Стиль не рождается по щучьему велению. Но от Грабаря не так легко_то было отделаться. <…> Я остановился на “Столовой”. Работы затянулись до конца декабря. Напрасно понукал Грабарь и непосредственный производитель работ белобрысый инженер Собин. Потребовалось гораздо больше времени (и денег), чтобы из развороченного старого помещения создать нечто новое и нарядное, чтобы поставить на свои места уборы измышленных комнат, наложить новые паркеты и вытянуть новые, взамен старомодных, карнизы. Среди всего этого развала, среди стукотни молотков писалась по моему эскизу стенная картина, изображавшая парк со скрещивающимися каналами и фигурами готовящихся войти в воду Дианы и ее нимф. Производство живописи я поручил Яремичу. <…> Из других комнат мне более других нравилась “Чайная” Коровина. Это была немудреная затея: суровый желтоватый холст, которым были обтянуты стены маленькой, лишенной окон комнаты, был покрыт шитьем темно-оливкового цвета – силуэтно представлявшим не то кленовые листья, не то дикий виноград.
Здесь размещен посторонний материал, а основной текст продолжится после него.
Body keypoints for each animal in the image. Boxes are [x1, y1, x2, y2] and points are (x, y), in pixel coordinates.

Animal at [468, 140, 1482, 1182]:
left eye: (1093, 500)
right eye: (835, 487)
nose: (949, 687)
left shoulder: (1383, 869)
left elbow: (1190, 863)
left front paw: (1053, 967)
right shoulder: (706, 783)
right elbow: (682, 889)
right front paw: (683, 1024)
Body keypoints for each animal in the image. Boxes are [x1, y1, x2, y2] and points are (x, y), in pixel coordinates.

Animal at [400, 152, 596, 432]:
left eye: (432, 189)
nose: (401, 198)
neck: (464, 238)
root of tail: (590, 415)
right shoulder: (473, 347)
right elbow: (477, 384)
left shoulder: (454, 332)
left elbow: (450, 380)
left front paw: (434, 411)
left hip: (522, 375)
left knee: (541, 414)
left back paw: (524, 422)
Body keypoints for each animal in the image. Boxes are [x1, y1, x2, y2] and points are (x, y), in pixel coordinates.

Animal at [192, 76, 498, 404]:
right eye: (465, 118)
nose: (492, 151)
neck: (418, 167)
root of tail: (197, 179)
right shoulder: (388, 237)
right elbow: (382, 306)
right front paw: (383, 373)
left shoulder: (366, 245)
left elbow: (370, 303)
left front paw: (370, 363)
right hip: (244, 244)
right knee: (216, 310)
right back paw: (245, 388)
Эти панно были прикрыты темной решеткой, что создавало впечатление трельяжной беседки. По низу тянулся широкий, совершенно простой диван. Бакст в своем “Будуаре” захотел превзойти себя в смысле изящной и элегантной простоты, и это привело к созданию чего-то уже прямо “аскетического”.
А.Бенуа и Е.Лансере. Столовая
Мне больше всего нравились в этой круглой комнатушке барельефы, изображавшие спящих детей, которые венчали под самым потолком род пилястров, составляющих весь убор стен. Сочиненной им мебели можно сделать упрек – стулья, туалетный столик, шифоньер обладали слишком жидкими формами, производил болезненное впечатление своей “ломкостью”. “Светелка”, “Горенка” или “Теремок” Головина была единственной уступкой среди всего этого “европеизма” каким-то национальным исканиям – в духе того, что творилось княгиней Тенишевой в ее Талашкине. Четыре стены низкого помещения, которые освещались через полукруглое окно, были сплошь убраны пестро раскрашенной резьбой, в которую были вставлены майоликовые части в виде большой лежанки и какого-то подобия печи. Главным мотивом были рядом сидящие совы, призванные создавать “сказочное настроение”, среди корявых форм можно было различить и других фантастических животных.
Л.Бакст Будуар
(Керамические панно были созданы скульптором Александром Матвеевым.) Щербатов и Мекк были в упоении от проявления такого ”русского” начала и впоследствии князь поместил эту светелку у себя в имении. Но мое недоверие к “архитектурному маскараду” при всей приятности головинских красок не было поколеблено. Мне казалось, что в такой горенке нельзя пробыть и два дня». Добужинский, напротив, разделял мнения меценатов: «Этот теремок, хотя и выпадал из общего стиля, будучи чересчур театральным, был настоящим маленьким chef-d’oeuvre и невиданная в Петербурге новость». К сожалению, первая «галерея современного дизайна» просуществовала недолго. Несмотря на то что князь Щербатов потратил на ее осуществление больше 100 тысяч рублей, общество так и не стало доходным. Устроители разуверились в целесообразности и художественном смысле своей затеи в ближайшие месяцы.